1. A visual question-answering method based on metric learning is characterized by comprising the following steps:

2. The visual question-answering method based on metric learning of claim 1, wherein in the step S3, in the self-attention module, two single-modality encoders are established, respectively, a visual object encoder and a natural language question encoder; the visual object encoder and the natural language problem encoder are both composed of a self-attention layer and a feedforward neural network layer, and residual errors are added into the self-attention layer and the feedforward neural network layer to be connected;

3. The visual question-answering method based on metric learning of claim 1, wherein in the step S4, the attention mechanism calculates a correlation index between visual image features and natural language question features by using a dot product similarity:

wherein the content of the first and second substances,

for the aligned and mapped visual image features of the 36 strips,

is a cosine function.

4. The visual question-answering method based on metric learning of claim 1, wherein in the step S5, the multi-modal triplet loss function is:

wherein the content of the first and second substances,

in the form of the euclidean distance,

is a natural language question feature;

and

representing the distance between features for hyper-parameters;

indicating that a maximum value is selected.
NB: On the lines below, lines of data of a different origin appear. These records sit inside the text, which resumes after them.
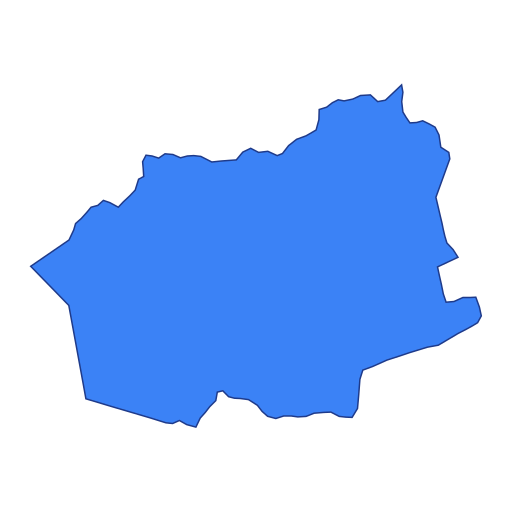 São Lourenço da Mata, Pernambuco, Brazil
{"feature_id": "56859067B70092057615278", "entity_name": "São Lourenço da Mata", "entity_type": "district", "adm_level": 2, "iso_a3": "BRA", "parent_name": "Brazil", "parent_adm1": "Pernambuco", "projection": "natural_earth1", "projection_center": [-35.088, -8.017], "detail": "fine", "context": "isolated", "style": "filled", "palette": "blue", "viewbox_px": 512, "rotation_deg": 0, "n_neighbors": 0, "source": "geoboundaries", "source_scale": "gbopen_adm2", "svg_char_len": 1757}
<svg xmlns="http://www.w3.org/2000/svg" viewBox="0 0 512 512"><path d="M401.6,84.9L385.4,100.2L377.7,101.6L370.4,94.9L360.5,95.5L352.7,99.1L344.1,100.9L338.2,99.8L332.4,102.7L326.6,107.2L319.2,109.5L318.9,119.7L316.1,130.0L306.1,135.8L296.6,139.3L288.6,145.6L282.5,153.5L277.2,155.6L267.8,151.3L258.6,152.4L250.7,148.3L242.8,152.1L236.3,159.9L221.3,161.0L211.8,162.0L200.8,156.4L193.7,155.6L187.3,156.0L180.5,157.8L172.9,154.5L165.0,153.8L158.7,158.1L152.1,156.0L146.0,155.2L142.6,161.7L143.2,168.5L143.7,176.5L138.6,179.2L135.2,190.1L129.8,195.8L123.3,201.9L118.3,207.2L109.8,202.6L103.4,200.4L97.8,205.4L91.1,207.2L86.6,212.6L81.3,218.5L75.6,223.5L73.7,230.0L69.0,240.0L30.7,266.3L68.8,305.4L75.2,340.2L83.1,383.3L85.9,398.8L112.2,406.7L149.9,417.8L165.9,422.8L172.6,423.5L179.4,420.5L186.7,424.6L195.9,427.1L200.2,418.1L205.3,412.4L209.7,406.7L215.8,400.6L217.3,392.1L222.8,390.8L228.6,396.7L234.4,398.2L240.3,398.5L248.5,399.6L257.4,405.3L262.1,411.4L267.6,416.3L275.8,418.5L283.7,416.0L291.4,416.0L297.8,416.9L306.1,416.4L314.1,413.2L323.9,412.4L330.9,412.1L339.2,416.4L345.6,417.1L352.1,417.4L357.5,408.5L358.7,394.9L359.9,379.3L362.8,370.1L372.6,366.5L386.9,360.1L402.3,355.1L409.7,352.6L417.6,350.2L427.3,347.2L438.3,345.2L458.0,333.5L466.5,329.1L472.3,325.9L477.6,322.7L481.3,315.9L479.4,307.1L475.8,297.2L469.9,297.5L462.9,297.5L454.0,301.5L446.1,302.2L443.3,293.9L441.4,284.5L439.6,276.6L437.5,266.9L448.8,261.6L458.0,257.3L453.1,249.6L446.9,243.0L444.9,236.4L443.3,229.6L442.0,223.2L440.2,215.7L437.9,205.8L435.9,197.3L449.8,158.9L448.8,152.4L440.8,147.2L439.0,135.0L435.1,127.2L429.3,124.0L422.7,120.8L416.6,122.5L409.9,122.9L406.2,117.5L402.9,112.0L401.7,101.6L402.9,92.3L401.6,84.9Z" fill="#3b82f6" stroke="#1e3a8a" stroke-width="1.5"/></svg>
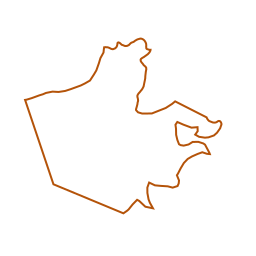 the district of En Pois Doux/Babonneau, Castries, Saint Lucia, rotated 340°
{"feature_id": "8701671B38196244900111", "entity_name": "En Pois Doux/Babonneau", "entity_type": "district", "adm_level": 2, "iso_a3": "LCA", "parent_name": "Saint Lucia", "parent_adm1": "Castries", "projection": "mercator", "projection_center": [-60.937, 13.989], "detail": "fine", "context": "isolated", "style": "outline", "palette": "amber", "viewbox_px": 256, "rotation_deg": 340, "n_neighbors": 0, "source": "geoboundaries", "source_scale": "gbopen_adm2", "svg_char_len": 5315}
<svg xmlns="http://www.w3.org/2000/svg" viewBox="0 0 256 256"><g transform="rotate(340 128 128)"><path d="M148.3,44.4L148.1,44.3L147.8,44.3L147.6,44.3L147.3,44.5L147.2,44.6L147.0,44.9L146.8,45.4L146.6,45.8L146.4,46.2L145.8,46.9L145.7,47.1L145.3,47.6L145.0,47.8L144.8,48.0L144.5,48.1L144.3,48.3L144.0,48.4L143.6,48.5L143.3,48.7L143.1,48.7L142.8,48.8L142.6,48.8L142.3,48.8L142.0,48.8L141.1,48.8L140.9,48.8L140.7,48.7L140.3,48.6L140.2,48.5L140.1,48.4L139.7,48.2L139.3,47.9L139.1,47.7L138.6,47.2L138.1,46.6L137.9,46.4L137.7,46.3L137.5,46.0L137.3,45.8L137.0,45.6L136.5,45.3L136.4,45.2L136.2,45.1L135.9,44.9L135.7,44.9L134.9,44.6L134.7,44.4L134.4,44.3L133.8,44.2L133.2,44.0L132.3,45.6L130.8,48.7L126.0,52.9L122.7,57.3L117.9,63.1L114.1,66.2L108.5,70.4L102.7,71.4L98.1,71.9L87.5,71.9L81.7,71.7L75.1,70.4L69.5,68.0L62.9,67.0L59.6,67.2L56.1,67.0L47.7,67.0L42.4,66.7L40.9,66.4L38.7,155.4L94.5,206.6L99.0,205.4L100.8,204.7L106.2,201.4L112.0,198.6L113.6,200.4L117.4,207.9L124.0,212.0L123.0,205.8L122.9,202.2L124.0,195.7L125.8,190.6L129.2,186.5L133.7,191.1L139.0,193.6L145.4,196.4L149.6,199.3L154.7,199.5L156.7,197.4L158.0,194.7L157.8,189.1L159.3,188.0L163.6,184.0L168.5,180.0L173.5,177.5L178.5,176.6L184.6,176.2L189.5,176.2L193.3,179.2L196.0,180.5L196.0,179.5L195.8,177.8L195.4,175.0L194.7,170.0L193.5,168.3L189.4,165.1L184.0,163.2L179.3,164.2L174.3,163.6L171.6,162.1L170.4,160.7L170.3,156.1L170.9,150.9L172.9,145.0L173.7,141.2L176.4,139.2L181.2,143.8L187.8,149.4L193.6,151.0L192.4,154.8L188.9,157.2L191.8,160.6L197.0,163.4L200.4,164.3L206.2,164.4L210.0,162.9L214.6,159.7L214.8,159.3L214.9,159.2L215.0,159.1L215.3,158.8L215.7,158.2L216.2,157.7L216.5,157.3L216.6,157.2L216.9,156.8L216.9,156.6L217.0,156.4L217.2,156.2L217.2,155.9L217.3,155.6L217.3,155.2L217.3,154.7L217.2,154.3L217.1,154.0L217.1,153.7L216.8,153.2L216.7,153.0L216.5,152.8L216.2,152.7L215.9,152.5L215.6,152.4L215.1,152.4L214.7,152.4L214.3,152.5L213.8,152.7L213.6,152.7L213.2,152.8L212.2,152.8L211.8,152.7L211.1,152.5L210.4,152.2L210.1,152.1L209.7,151.9L209.5,151.7L209.3,151.5L208.9,151.2L208.1,150.5L207.9,150.3L207.6,150.0L207.4,149.9L207.0,149.5L206.7,149.2L206.4,148.7L206.1,148.1L206.0,147.8L205.9,147.5L205.9,147.4L205.6,146.5L205.6,146.1L205.5,145.6L205.5,145.3L205.5,144.9L181.4,119.1L177.8,120.4L170.3,122.1L162.3,122.3L155.4,122.5L146.3,119.3L142.8,116.7L141.7,114.0L141.7,113.9L141.8,113.5L141.9,113.3L142.0,113.1L142.1,112.9L142.5,112.4L143.0,111.7L143.8,110.6L144.0,110.3L144.2,110.0L145.1,108.7L145.3,108.2L145.5,107.8L145.7,107.5L145.9,107.1L146.0,107.0L146.3,106.6L146.5,106.4L146.7,105.9L146.8,105.8L146.9,105.5L147.0,105.3L147.0,105.1L147.2,104.4L147.3,103.7L147.4,103.3L147.4,103.1L147.4,102.4L147.5,102.2L147.6,101.7L147.7,101.3L147.7,101.1L147.9,100.9L148.1,100.6L148.3,100.4L148.5,100.1L149.4,99.4L149.8,99.2L150.0,99.0L150.3,98.9L150.8,98.6L151.2,98.4L151.6,98.2L152.2,97.8L152.5,97.6L152.9,97.3L153.3,97.2L153.6,97.0L153.8,96.8L154.1,96.7L154.4,96.4L154.8,96.2L155.1,95.9L155.7,95.4L156.3,94.8L156.8,94.4L156.9,94.2L157.0,94.1L157.2,93.7L157.6,93.1L158.2,92.1L158.8,91.1L159.2,90.5L159.4,90.1L159.5,90.0L160.1,89.0L160.2,88.9L160.4,88.5L160.7,88.0L160.8,87.8L161.1,87.4L161.2,87.1L161.4,86.7L161.5,86.5L161.6,86.1L161.8,85.7L162.1,85.0L162.2,84.8L162.7,83.8L162.8,83.6L163.1,83.0L163.4,82.4L163.5,82.2L163.7,81.8L163.9,81.4L164.1,81.0L164.4,80.6L164.5,80.4L165.0,79.5L165.2,79.2L165.3,79.1L165.4,78.7L165.5,78.3L165.6,77.9L165.7,77.5L165.6,77.3L165.6,77.1L165.5,76.9L165.4,76.3L165.1,75.8L164.7,75.1L164.5,74.7L164.3,74.4L164.2,74.1L164.1,73.7L164.0,73.2L163.8,72.6L163.6,72.0L163.4,71.6L163.1,70.7L163.0,70.1L162.9,69.7L162.9,69.3L162.9,69.2L163.0,69.0L163.0,68.9L163.1,68.6L163.2,68.3L163.2,68.2L163.3,68.1L163.4,67.9L163.5,67.8L163.7,67.7L163.9,67.5L164.0,67.5L164.3,67.4L164.7,67.2L165.2,67.1L165.7,67.0L166.1,66.9L166.8,66.8L167.1,66.7L167.4,66.7L168.2,66.4L168.4,66.4L169.5,66.1L170.1,65.9L170.8,65.7L171.3,65.6L171.6,65.5L171.9,65.4L172.3,65.2L172.6,65.0L172.9,64.9L173.0,64.8L173.7,64.5L173.8,64.4L174.1,64.2L174.3,64.1L174.5,63.9L174.7,63.7L174.8,63.6L175.5,63.0L175.9,62.2L175.6,62.1L175.1,61.9L174.9,61.8L174.7,61.8L174.5,61.6L174.3,61.5L174.2,61.4L174.0,61.2L173.2,60.6L172.9,60.4L172.7,60.1L172.6,59.9L172.5,59.6L172.5,59.3L172.5,59.1L172.6,58.9L172.8,58.3L172.8,58.1L173.0,57.5L173.1,57.4L173.2,57.1L173.4,56.6L173.5,56.2L173.6,55.9L173.7,55.6L173.8,55.1L173.9,54.4L173.8,54.0L173.8,53.6L173.8,53.3L173.7,53.0L173.6,52.5L173.6,52.3L173.5,51.9L173.4,51.7L173.1,50.9L172.8,50.4L172.6,50.1L172.4,49.8L172.2,49.6L172.0,49.4L171.7,49.1L171.2,48.7L170.7,48.4L170.4,48.3L170.2,48.3L170.1,48.2L169.8,48.2L169.5,48.1L169.0,48.1L168.9,48.1L168.7,48.1L167.9,48.0L166.7,48.0L166.4,48.1L166.2,48.1L165.7,48.2L165.1,48.3L164.2,48.5L163.9,48.6L163.7,48.7L163.1,48.9L162.9,48.9L162.6,49.0L162.3,49.0L162.1,49.0L161.9,49.0L161.7,49.0L161.4,49.0L161.1,49.0L160.7,49.0L160.4,49.0L159.9,49.1L159.4,49.3L159.1,49.4L158.1,49.9L157.6,50.2L157.4,50.2L157.2,50.3L156.8,50.4L156.2,50.4L156.0,50.5L155.8,50.5L155.5,50.5L155.2,50.5L154.9,50.5L154.4,50.3L154.1,50.2L153.8,50.1L153.5,50.0L153.4,50.0L153.0,49.7L152.8,49.6L152.6,49.4L152.1,48.9L151.8,48.6L151.5,48.4L151.3,48.2L151.2,48.1L150.6,47.7L150.4,47.4L150.2,46.9L150.0,46.5L149.5,45.6L149.3,45.2L149.2,45.1L148.8,44.7L148.5,44.4L148.3,44.4Z" fill="none" stroke="#b45309" stroke-width="2"/></g></svg>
5. The visual question-answering method based on metric learning of claim 1, wherein in step S7, the original fused features and the positive fused features can both get correct answers through an answer prediction module, and the negative fused features can not get correct answers through the answer prediction module.

6. The visual question-answering method based on metric learning of claim 1, wherein in step S8, the visual question-answering model is trained according to the loss value, and the training is stopped by adopting an early-stopping method when the accuracy of the verification set is greatly reduced, so as to obtain the parameters of the final model.